Evolution and systematics

In familiar classification systems of the 1950s through the 1970s, the Irenidae were the only bird family entirely restricted to tropical Asia. Traditionally, this family has comprised three genera: the ioras (Aegithina), the leafbirds (Chloropsis), and the fairy bluebirds (Irena). As each is markedly distinct from the other, their inclusion in one family has long been questioned. For years, the leafbirds were commonly considered bulbuls (Pycnonotidae). The status of the fairy bluebirds was particularly controversial. At one time, these birds were popularly known as "blue drongos" (Dicruridae). More recently, various ornithologists have reassigned them to the Old World orioles (Oriolidae), based on skeletal studies.
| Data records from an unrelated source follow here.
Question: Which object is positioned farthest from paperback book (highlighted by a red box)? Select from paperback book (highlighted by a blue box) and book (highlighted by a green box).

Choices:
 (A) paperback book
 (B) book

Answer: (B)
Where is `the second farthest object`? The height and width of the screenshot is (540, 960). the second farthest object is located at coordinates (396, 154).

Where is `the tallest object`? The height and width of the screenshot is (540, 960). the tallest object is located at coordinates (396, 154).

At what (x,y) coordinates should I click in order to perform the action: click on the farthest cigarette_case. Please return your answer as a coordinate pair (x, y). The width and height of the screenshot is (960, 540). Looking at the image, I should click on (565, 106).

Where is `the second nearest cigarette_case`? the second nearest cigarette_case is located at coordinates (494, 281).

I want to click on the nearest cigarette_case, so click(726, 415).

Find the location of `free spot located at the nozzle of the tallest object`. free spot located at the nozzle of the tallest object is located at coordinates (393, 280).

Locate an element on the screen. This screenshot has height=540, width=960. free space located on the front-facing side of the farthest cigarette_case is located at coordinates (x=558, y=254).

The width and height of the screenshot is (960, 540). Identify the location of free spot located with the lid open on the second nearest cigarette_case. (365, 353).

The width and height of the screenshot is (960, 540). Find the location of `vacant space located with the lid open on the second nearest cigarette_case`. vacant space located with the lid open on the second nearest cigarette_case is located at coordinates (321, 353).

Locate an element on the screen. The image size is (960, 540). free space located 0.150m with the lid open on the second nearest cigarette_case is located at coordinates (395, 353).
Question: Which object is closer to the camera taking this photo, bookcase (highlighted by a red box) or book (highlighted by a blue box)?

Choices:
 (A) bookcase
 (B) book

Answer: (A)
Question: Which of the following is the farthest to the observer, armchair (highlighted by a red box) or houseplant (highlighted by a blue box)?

They have also been designated the sole genus in the family Irenidae.

However, the extensive DNA hybridization conducted in the 1980s by Sibley, Ahlquist, and Monroe indicates Irena and Chloropsis comprise a natural grouping, as the great systema-tist Jean Delacour concluded decades before. On the other hand, the same DNA research, published in 1990, suggests Aegithina is not part of this family, but instead forms a subfamily in the great assemblage Sibley, Ahlquist and Monroe classify under the family Corvidae. No fossils can be attributed to the Irenidae, but DNA hybridization suggests the divergence of these birds as distinct lines in the early Oligocene (roughly 30 million years ago), as well as an origin in Australia (where no modern forms have ever occurred).